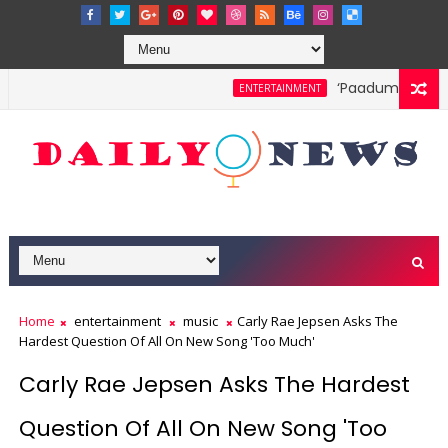
‘Paadum Nila’ S.
ENTERTAINMENT
Home
entertainment
music
Carly Rae Jepsen Asks The
Hardest Question Of All On New Song 'Too Much'
Carly Rae Jepsen Asks The Hardest
Question Of All On New Song 'Too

### What you have to do
All the material shown above is to be copied exactly, with no pictures carried over.

### Output
‘Paadum Nila’ S.
ENTERTAINMENT
Home
entertainment
music
Carly Rae Jepsen Asks The
Hardest Question Of All On New Song 'Too Much'
Carly Rae Jepsen Asks The Hardest
Question Of All On New Song 'Too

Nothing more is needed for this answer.